§ Job: In the records below, find each line that holds "potted" and return it.

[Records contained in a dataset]
────────────────────
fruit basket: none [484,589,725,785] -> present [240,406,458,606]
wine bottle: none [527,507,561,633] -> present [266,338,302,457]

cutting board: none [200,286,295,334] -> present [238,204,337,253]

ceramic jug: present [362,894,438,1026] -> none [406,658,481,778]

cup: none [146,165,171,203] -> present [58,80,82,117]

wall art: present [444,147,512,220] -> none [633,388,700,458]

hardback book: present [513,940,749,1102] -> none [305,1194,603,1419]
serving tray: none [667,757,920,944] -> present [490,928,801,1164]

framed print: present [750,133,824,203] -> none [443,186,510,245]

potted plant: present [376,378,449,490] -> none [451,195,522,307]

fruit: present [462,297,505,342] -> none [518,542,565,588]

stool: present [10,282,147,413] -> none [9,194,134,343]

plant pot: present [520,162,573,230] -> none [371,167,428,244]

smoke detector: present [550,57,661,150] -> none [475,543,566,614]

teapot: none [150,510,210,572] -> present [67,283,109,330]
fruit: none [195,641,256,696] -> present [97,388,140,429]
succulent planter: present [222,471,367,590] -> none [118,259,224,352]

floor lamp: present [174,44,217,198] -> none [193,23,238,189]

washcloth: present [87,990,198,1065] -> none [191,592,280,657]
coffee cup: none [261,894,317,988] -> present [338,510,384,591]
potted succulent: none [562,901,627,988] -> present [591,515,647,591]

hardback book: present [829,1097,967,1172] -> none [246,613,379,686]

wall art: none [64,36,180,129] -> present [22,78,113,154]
────────────────────
§ Result of the task:
potted plant: present [376,378,449,490] -> none [451,195,522,307]
potted succulent: none [562,901,627,988] -> present [591,515,647,591]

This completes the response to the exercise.